If 57% of the average business-to-business transaction happens before buyers engage with your salespeople (more on this later), is your website simply a commercial or is it a source for these buyers to educate themselves? The Internet has evolved, and your website should too. This article will show you why you need to use your website to teach your customers.
But what should I teach?
Whether it’s the written word, audio recordings, or video recordings, when it comes to producing content, you should begin moving from playing the role of salesperson to the role of teacher.
Often we’re apprehensive when it comes to producing content because we drastically overthink the process. The biggest mistake we all make is thinking we’re writing for our peers. When we try to write for our peers, we often make the material too complex. Why? We like to impress those in our industry while at the same time showing everyone else how smart we are.
But you should write for the person who knows nothing about your business. Why? Because the vast majority of people know nothing about your business. We all suffer from the curse of knowledge. When we assume our potential customers are as well informed as we are, we tend to write content (and teach) with too high a degree of complexity.
Our customers don’t care how smart we are (yet). Our customers want to educate themselves before making that ultimate buying decision, and ever-improving technology has allowed everyone to do this. Think about how our Google search queries have evolved over the past decade. Say you’re a parent of a toddler and you’re searching for a car seat online. Here is the evolution of search queries in that brief period:
2004: Car seats
2009: Best car seats
2014: What is the best car seat for my toddler?

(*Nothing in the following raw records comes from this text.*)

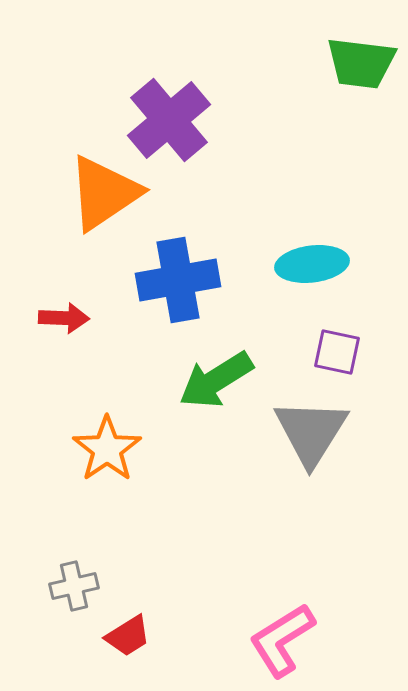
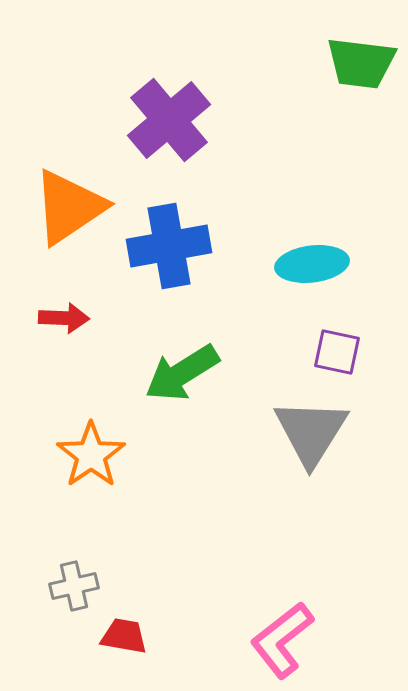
orange triangle: moved 35 px left, 14 px down
blue cross: moved 9 px left, 34 px up
green arrow: moved 34 px left, 7 px up
orange star: moved 16 px left, 6 px down
red trapezoid: moved 4 px left; rotated 138 degrees counterclockwise
pink L-shape: rotated 6 degrees counterclockwise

In short, our customers are looking to us to provide answers to their very specific questions. When we use our websites to provide these answers — if we use our expertise to teach — we will be the trusted source of relevant and trustworthy information.
About that 57% …
The Corporate Executive Board Co. and Google surveyed 1,500 CEB members, asking them, “How far do you get in the decision-making process before you start contacting potential suppliers?” Regardless of the price point or the complexity of the purchase, their research shows 57% of the decision is made before customers even talk to vendors.
So what does this mean to us? It means that due diligence (i.e., research done independently) has now moved to the very front of the sales process. Instead of starting to shop for a car at the dealership itself, customers are researching vehicle options, prices, and potential inventory before stepping foot on the car lot. Instead of touring open houses as a first step to buying a new home, purchasers are researching school districts, sales trends, and new vs. existing homes before putting on those little blue booties to protect the carpet from their dirty shoes.
Customers now know exactly what they’re looking for before they even talk to you. So the most important question for us is “who’s taking the time to educate them?”
If your company’s website is simply a way for you to toot your own horn, then you’re missing the boat. The more quickly your company can transform your website into a teaching tool and not simply a sales tool, the more quickly you’ll start to win more business. Begin producing content to put on your website today by starting with this question: “If I were a potential customer of my business, what are the first things I would need to know?”
Spencer X. Smith is a Waunakee-based business consultant.